Given a matrix M of integers, a peak is an element of the array that is no smaller than its 4 neighbours (up, down, left, right). There is a nice linear time (O(n) for an n by n matrix) algorithm to find a peak, for example in these lecture notes or a slightly simpler O(n log n) time solution in this code.

Say I want to find k peaks, if that many exist. Is there a way to do this in O(n + k) or O(n log n + k) time?

Answer 1

The answer is no. If k > 1 then the worst case performance will be O(n^2).

The problem is with the "if that many exist" part. When the input contains fewer than k peaks, our algorithm can terminate only when we are certain that there are fewer than k peaks to be found. I will prove (below) that we can only be certain there are fewer than k peaks if we have performed O(n^2) comparisons between neighbouring elements.

Proof:

To be certain that an element is not a peak we must compare it to at least one of its neighbours - if that neighbour happens to be bigger then the element is not a peak. If we have not yet compared an element to any of its neighbours then it could still be a peak, and every comparison we do rules out at most one element from being a peak.

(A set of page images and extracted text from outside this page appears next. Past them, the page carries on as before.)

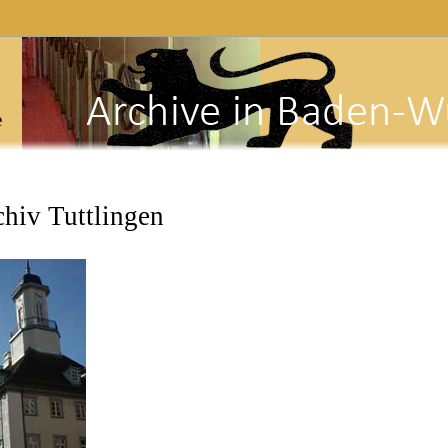
e
chiv Tuttlingen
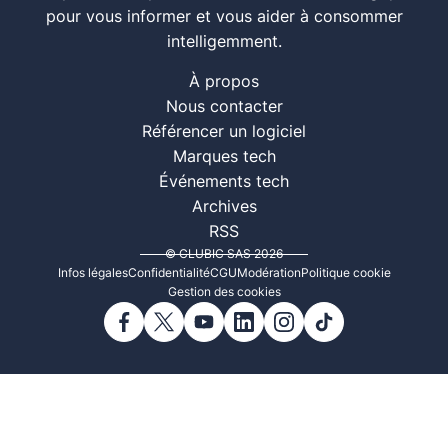
pour vous informer et vous aider à consommer
intelligemment.
À propos
Nous contacter
Référencer un logiciel
Marques tech
Événements tech
Archives
RSS
© CLUBIC SAS 2026
Infos légales
Confidentialité
CGU
Modération
Politique cookie
Gestion des cookies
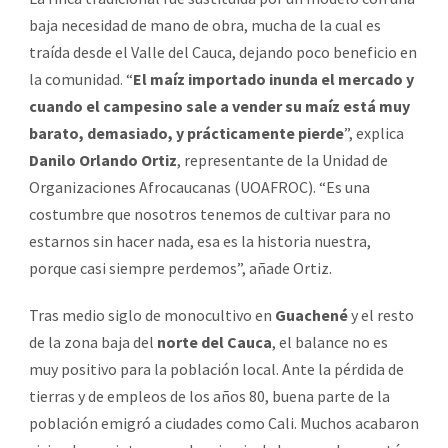
baja necesidad de mano de obra, mucha de la cual es
traída desde el Valle del Cauca, dejando poco beneficio en
la comunidad. “
El maíz importado inunda el mercado y
cuando el campesino sale a vender su maíz está muy
barato, demasiado, y prácticamente pierde
”, explica
Danilo Orlando Ortiz
, representante de la Unidad de
Organizaciones Afrocaucanas (UOAFROC). “Es una
costumbre que nosotros tenemos de cultivar para no
estarnos sin hacer nada, esa es la historia nuestra,
porque casi siempre perdemos”, añade Ortiz.
Tras medio siglo de monocultivo en
Guachené
y el resto
de la zona baja del
norte del Cauca
, el balance no es
muy positivo para la población local. Ante la pérdida de
tierras y de empleos de los años 80, buena parte de la
población emigró a ciudades como Cali. Muchos acabaron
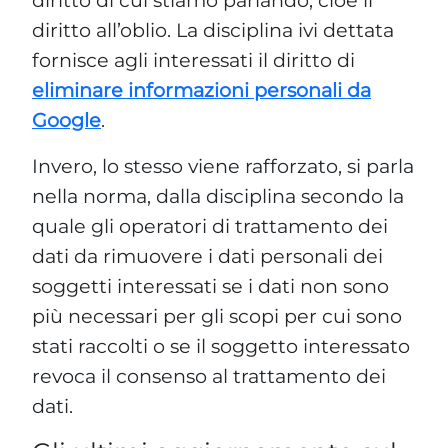
diritto all’oblio. La disciplina ivi dettata
fornisce agli interessati il diritto di
eliminare informazioni personali da
Google
.
Invero, lo stesso viene rafforzato, si parla
nella norma, dalla disciplina secondo la
quale gli operatori di trattamento dei
dati da rimuovere i dati personali dei
soggetti interessati se i dati non sono
più necessari per gli scopi per cui sono
stati raccolti o se il soggetto interessato
revoca il consenso al trattamento dei
dati.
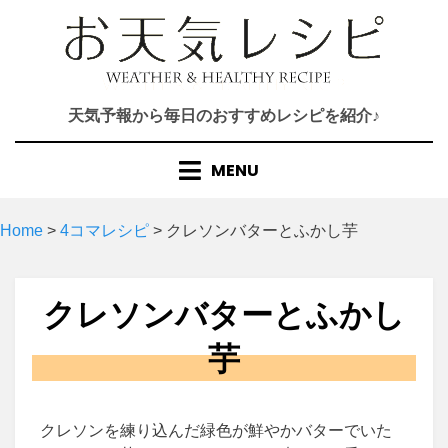
Skip
to
content
天気予報から毎日のおすすめレシピを紹介♪
MENU
Home
>
4コマレシピ
>
クレソンバターとふかし芋
クレソンバターとふかし
芋
クレソンを練り込んだ緑色が鮮やかバターでいた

Knowing that there are fewer than k peaks in our input is equivalent to knowing that there are at least n^2 - k + 1 non-peaks, which requires that we have performed at least n^2 - k + 1 comparisons, which is O(n^2). For k > 1 there exist inputs with < k peaks, and so in the worst case we will have to perform these O(n^2) comparisons before we stop our search.

Note:

The reason this problem does not arise for the case k = 1 is because every input is guaranteed to have at least one peak. We stop the search when we find our first peak, therefore we never have to check that there are no more peaks to find.